No soy de los que piensan que la pandemia nos volverá mejores, tal vez porque el optimismo de mi voluntad en este ya casi un año de paréntesis en nuestras vidas anda bajo mínimos. Por más que haya visto respuestas, individuales y colectivas, dignas de admiración, de esas que, aunque solo sea puntualmente, nos permiten recuperar la fe en los seres humanos, sigo echando en falta un sentido de comunidad en lo que hacemos y en lo que dejamos de hacer. Es decir, tengo la sensación de que seguimos fielmente los dictados del individualismo feroz que tan bien casa con el mercado, esa instancia descontrolada a la que solo le interesa que actuemos como consumidores y que pensemos, lo menos posible, en cuanto sujetos que acaban concibiendo sus deseos como derechos. Este paradigma nos lleva, en el mejor de los casos, a la necesidad de contar con héroes e incluso, para la desgracia de las democracias, con salvadores que nos seduzcan con sus promesas del paraíso. Y de todos es sabido, o debería serlo, que los dogmas y la fe son malas compañías para la autonomía individual y para una convivencia construida sobre la igualdad y el pluralismo.

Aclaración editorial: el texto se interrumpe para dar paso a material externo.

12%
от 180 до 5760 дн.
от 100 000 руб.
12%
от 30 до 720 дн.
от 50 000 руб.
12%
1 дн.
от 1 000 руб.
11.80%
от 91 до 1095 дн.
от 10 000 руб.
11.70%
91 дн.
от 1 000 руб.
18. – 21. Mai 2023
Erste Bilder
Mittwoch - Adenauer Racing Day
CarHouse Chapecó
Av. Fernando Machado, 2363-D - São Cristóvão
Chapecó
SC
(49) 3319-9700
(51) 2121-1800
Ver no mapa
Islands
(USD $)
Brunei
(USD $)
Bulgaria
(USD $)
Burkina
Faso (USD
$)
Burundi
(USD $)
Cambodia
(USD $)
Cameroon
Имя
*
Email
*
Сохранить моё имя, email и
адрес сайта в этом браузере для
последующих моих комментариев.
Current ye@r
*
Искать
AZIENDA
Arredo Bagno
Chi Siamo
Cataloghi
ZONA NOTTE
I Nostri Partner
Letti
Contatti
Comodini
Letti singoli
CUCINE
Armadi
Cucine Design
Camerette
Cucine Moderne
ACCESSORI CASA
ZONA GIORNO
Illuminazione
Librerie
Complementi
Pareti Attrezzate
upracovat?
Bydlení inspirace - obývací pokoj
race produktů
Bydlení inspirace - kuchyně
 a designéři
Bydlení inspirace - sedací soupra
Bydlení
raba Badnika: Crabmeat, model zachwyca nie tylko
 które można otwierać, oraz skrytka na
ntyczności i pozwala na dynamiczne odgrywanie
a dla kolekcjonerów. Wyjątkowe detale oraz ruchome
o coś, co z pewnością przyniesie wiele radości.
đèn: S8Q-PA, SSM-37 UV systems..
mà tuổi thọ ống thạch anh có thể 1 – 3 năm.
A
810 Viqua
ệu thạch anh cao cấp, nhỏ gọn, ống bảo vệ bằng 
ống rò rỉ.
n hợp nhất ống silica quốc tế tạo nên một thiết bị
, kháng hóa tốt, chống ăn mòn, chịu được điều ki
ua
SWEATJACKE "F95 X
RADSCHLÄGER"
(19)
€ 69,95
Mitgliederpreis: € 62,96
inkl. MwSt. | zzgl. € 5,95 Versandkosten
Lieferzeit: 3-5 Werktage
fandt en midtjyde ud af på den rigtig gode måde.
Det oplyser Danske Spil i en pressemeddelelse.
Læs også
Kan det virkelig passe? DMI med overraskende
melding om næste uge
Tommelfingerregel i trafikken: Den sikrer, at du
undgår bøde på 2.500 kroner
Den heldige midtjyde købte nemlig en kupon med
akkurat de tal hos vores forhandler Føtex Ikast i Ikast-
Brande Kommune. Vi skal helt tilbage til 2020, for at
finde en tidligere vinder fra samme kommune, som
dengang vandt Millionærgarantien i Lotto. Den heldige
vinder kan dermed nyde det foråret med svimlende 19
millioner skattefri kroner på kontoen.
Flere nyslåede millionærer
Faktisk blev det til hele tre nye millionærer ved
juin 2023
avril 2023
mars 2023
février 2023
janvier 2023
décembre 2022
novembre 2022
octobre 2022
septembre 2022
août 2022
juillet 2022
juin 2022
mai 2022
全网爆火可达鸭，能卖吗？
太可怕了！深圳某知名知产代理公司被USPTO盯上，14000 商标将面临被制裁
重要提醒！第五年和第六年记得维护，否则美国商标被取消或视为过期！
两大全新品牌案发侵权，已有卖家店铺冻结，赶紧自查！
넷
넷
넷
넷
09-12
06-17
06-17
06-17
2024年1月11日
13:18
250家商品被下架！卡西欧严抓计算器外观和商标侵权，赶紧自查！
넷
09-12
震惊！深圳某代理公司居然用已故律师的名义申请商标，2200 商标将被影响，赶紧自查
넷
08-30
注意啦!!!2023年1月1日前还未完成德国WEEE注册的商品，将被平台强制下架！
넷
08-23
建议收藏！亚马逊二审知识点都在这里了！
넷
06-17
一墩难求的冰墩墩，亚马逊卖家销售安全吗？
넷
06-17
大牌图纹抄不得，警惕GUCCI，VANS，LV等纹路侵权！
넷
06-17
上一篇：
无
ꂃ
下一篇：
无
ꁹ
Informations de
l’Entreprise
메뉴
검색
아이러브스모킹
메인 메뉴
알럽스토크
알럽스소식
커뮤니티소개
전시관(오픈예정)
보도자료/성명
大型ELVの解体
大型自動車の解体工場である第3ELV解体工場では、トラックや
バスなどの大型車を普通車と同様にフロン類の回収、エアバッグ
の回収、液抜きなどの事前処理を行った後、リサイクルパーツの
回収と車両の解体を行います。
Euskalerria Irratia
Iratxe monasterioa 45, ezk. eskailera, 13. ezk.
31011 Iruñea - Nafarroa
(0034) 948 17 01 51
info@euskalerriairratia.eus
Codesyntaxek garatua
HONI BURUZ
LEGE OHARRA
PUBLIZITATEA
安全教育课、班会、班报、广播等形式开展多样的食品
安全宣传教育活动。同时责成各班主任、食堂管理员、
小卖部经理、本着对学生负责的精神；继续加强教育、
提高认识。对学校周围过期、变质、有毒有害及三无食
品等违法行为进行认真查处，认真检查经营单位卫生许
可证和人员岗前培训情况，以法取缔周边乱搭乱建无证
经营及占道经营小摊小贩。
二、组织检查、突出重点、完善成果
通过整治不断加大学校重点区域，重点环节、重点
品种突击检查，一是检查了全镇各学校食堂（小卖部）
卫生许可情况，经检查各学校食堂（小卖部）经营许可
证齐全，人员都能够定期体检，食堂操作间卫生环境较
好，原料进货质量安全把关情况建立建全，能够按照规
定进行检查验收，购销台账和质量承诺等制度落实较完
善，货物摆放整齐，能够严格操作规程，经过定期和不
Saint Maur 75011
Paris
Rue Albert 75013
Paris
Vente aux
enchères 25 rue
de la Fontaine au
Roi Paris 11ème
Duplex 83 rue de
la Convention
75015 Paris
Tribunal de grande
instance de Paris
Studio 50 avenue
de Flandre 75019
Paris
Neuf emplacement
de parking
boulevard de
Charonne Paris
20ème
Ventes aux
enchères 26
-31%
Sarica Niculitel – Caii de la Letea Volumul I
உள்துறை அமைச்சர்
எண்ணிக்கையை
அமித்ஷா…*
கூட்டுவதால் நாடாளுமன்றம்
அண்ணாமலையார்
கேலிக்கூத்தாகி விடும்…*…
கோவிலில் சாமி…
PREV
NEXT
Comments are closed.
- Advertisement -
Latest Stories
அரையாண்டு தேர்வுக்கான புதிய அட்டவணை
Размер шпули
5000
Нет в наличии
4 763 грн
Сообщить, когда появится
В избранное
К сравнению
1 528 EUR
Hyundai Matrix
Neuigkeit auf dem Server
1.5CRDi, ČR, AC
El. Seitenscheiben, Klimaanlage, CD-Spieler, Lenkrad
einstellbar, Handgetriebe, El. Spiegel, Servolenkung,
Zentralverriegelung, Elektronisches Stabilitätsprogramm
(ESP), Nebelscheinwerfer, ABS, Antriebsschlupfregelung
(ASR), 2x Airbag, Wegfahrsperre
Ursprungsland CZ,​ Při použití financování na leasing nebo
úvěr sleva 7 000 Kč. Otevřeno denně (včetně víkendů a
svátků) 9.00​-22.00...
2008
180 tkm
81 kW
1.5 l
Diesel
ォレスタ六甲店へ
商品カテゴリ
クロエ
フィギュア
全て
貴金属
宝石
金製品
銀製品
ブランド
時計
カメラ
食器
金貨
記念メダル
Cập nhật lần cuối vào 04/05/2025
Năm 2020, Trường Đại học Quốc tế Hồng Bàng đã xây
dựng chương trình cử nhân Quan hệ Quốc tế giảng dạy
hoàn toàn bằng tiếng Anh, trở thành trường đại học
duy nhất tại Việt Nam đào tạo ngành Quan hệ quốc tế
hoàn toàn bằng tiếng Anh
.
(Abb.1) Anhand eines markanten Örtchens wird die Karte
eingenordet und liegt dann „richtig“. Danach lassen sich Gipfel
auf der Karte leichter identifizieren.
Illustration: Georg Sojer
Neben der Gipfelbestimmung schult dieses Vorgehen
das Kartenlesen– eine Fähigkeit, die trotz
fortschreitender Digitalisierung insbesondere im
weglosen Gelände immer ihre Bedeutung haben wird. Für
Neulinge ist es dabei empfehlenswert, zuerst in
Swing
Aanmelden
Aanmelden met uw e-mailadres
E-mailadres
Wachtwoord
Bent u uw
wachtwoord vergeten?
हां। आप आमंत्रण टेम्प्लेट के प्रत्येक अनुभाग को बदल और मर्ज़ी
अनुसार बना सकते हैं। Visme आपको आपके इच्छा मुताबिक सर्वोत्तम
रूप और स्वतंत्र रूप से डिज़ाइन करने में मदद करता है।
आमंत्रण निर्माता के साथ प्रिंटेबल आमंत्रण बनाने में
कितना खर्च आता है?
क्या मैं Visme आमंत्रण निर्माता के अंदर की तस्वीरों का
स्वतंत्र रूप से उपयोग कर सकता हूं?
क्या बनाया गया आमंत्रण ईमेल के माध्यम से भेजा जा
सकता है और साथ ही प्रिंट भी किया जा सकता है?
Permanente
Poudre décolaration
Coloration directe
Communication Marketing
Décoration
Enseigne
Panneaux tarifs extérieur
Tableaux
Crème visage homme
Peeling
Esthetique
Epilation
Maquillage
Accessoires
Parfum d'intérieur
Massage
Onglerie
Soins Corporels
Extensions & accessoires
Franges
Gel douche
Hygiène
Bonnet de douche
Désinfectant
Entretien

Nos sigue faltando, y en la gestión de la crisis provocada por el coronavirus lo estamos detectando elevado a la enésima potencia, colocar en el centro de la política, de lo público, la vida que compartimos, los espacios y los tiempos en que como seres interdependientes habitamos, las condiciones mínimas sin las que no es posible el bienestar de todos y de todas. Hemos articulado nuestra vida en común mediante lógicas economicistas, competitivas en muchos casos, y en esta construcción nos hemos olvidado de cómo se levantan puentes y de que la locura febril de esta sociedad de produtoras deja cada vez a más gentes en las afueras. Esos márgenes cada vez más poblados por quienes, en nombre de la libertad absoluta, se han privado privados de unos recursos mínimos para desarrollar sus proyectos de vida. La desigualdad creciente no es sino el resultado de un pacto no escrito en el que convertimos en valor absoluta la libre elección.
Necesitamos pues, y con urgencia ante la crisis que estamos viviendo pero también ante las que amenazan el futuro del planeta, darle la vuelta a nuestras prioridades, sentarnos a negociar un nuevo contrato en el que mujeres y hombres hagamos de la ciudadanía un espacio de iguales derechos y oportunidades, en el que unas mínimas condiciones equivalentes de bienestar sean el punto de partida del ejercicio de nuestras libertades. Ello pasa por cambiar el sentido economicista que le hemos dado a nuestra convivencia por un sentido ético de nuestra vida en común. Es decir, necesitamos ahora más que nunca, porque la pandemia ha dejado al descubierto todas nuestras miserias, las personales y las colectivas, apuntalar los valores que sirven para definir una vida buena, desde una perspectiva de justicia redistributiva, desde el reconocimiento de las diferencias, desde la conversión en prioritarios de todos esos trabajos y ocupaciones que hacen posible la sostenibilidad de la vida. Justo esas actividades que en estos meses hemos comprobado que siguen siendo precarias y escasamente reconocidas en nuestra escala de valores. En este sentido, tampoco es casualidad que muchas de esas actividades hayan sido siempre desempeñadas mayoritariamente por mujeres.
Ojalá el coronoavirus, y esa bofetada a nuestra omnipotencia que está suponiendo su látigo de dolor global, fuera la llave que, al estilo de las vacunas, nos inmunizara frente a populismos, supremacismos y profetas. Tan necesitados como estamos, seres frágiles y vulnerables, no de héroes que nos rescaten sino de otras reglas del juego que coloquen el bien común por encima de nuestros ombligos. Nos va la vida, la vida en común, en ello. Y para ello no hay farmacéutica capaz de obrar el milagro en un laboratorio.